- **YOUR INSTRUCTIONS**
Range to reproduce from the entries below: the line with "Table 1: General", the line with "Figure 12. Velocity", and every line in between. Give them exactly and give nothing else.

- **ENTRIES SUPPLIED**
━━━━━━
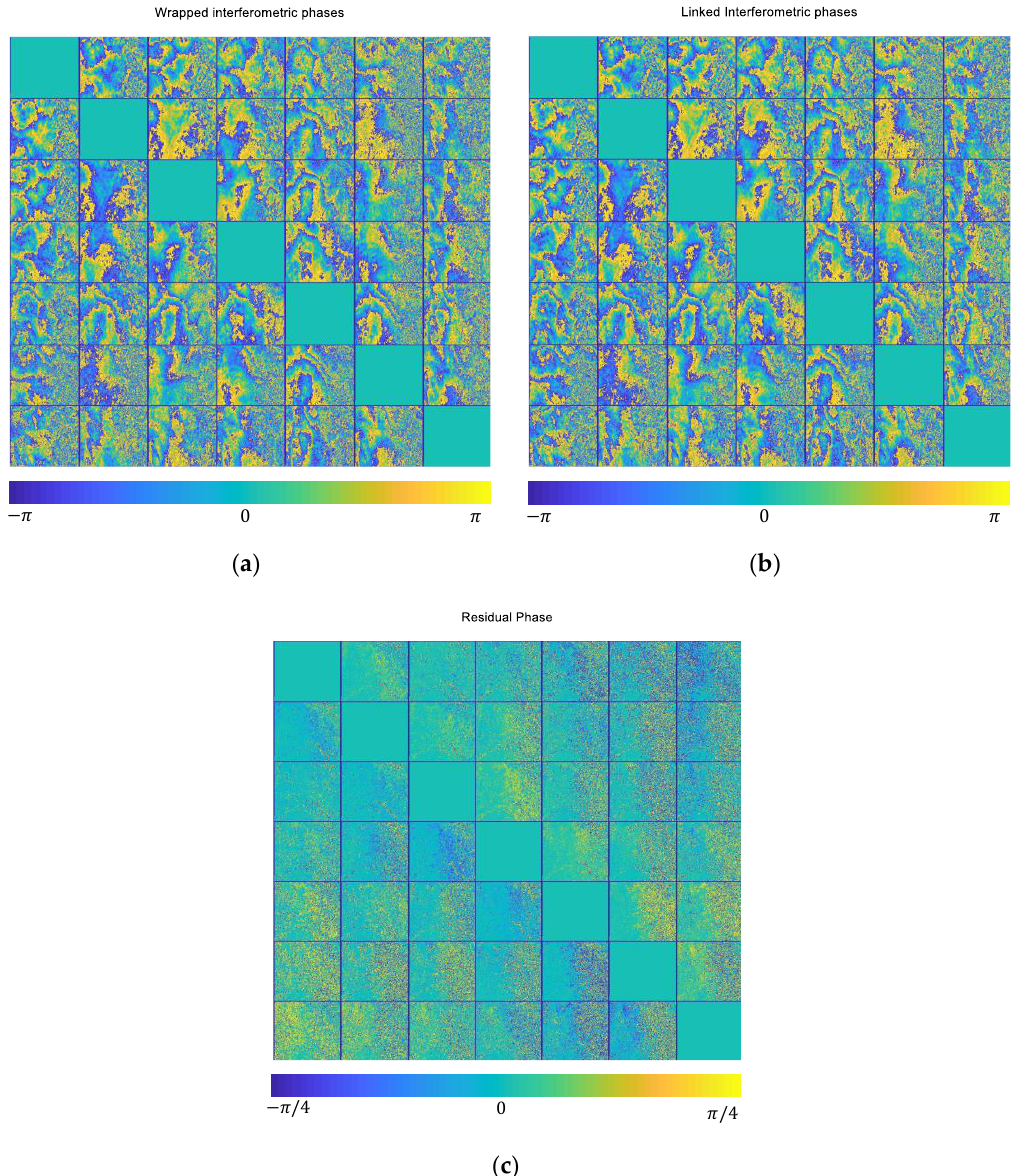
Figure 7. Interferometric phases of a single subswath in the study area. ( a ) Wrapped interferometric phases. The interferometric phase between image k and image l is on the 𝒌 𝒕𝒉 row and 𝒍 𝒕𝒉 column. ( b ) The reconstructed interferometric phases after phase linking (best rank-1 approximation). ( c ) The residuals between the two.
━━━━━━
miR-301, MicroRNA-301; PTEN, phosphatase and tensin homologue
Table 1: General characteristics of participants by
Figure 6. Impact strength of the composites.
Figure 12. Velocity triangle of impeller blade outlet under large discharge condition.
━━━━━━
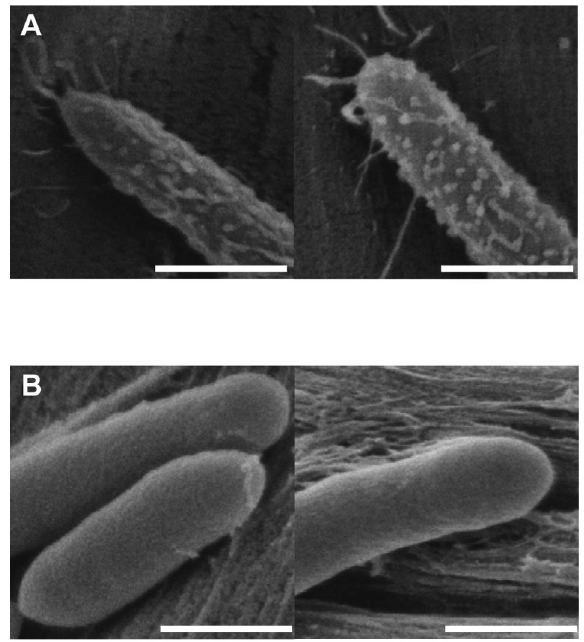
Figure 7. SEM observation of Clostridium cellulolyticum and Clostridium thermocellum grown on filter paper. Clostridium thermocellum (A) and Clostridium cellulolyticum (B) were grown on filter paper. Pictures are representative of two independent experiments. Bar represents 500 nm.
━━━━━━
- **RESULT OF THIS EXERCISE**
Table 1: General characteristics of participants by
Figure 6. Impact strength of the composites.
Figure 12. Velocity triangle of impeller blade outlet under large discharge condition.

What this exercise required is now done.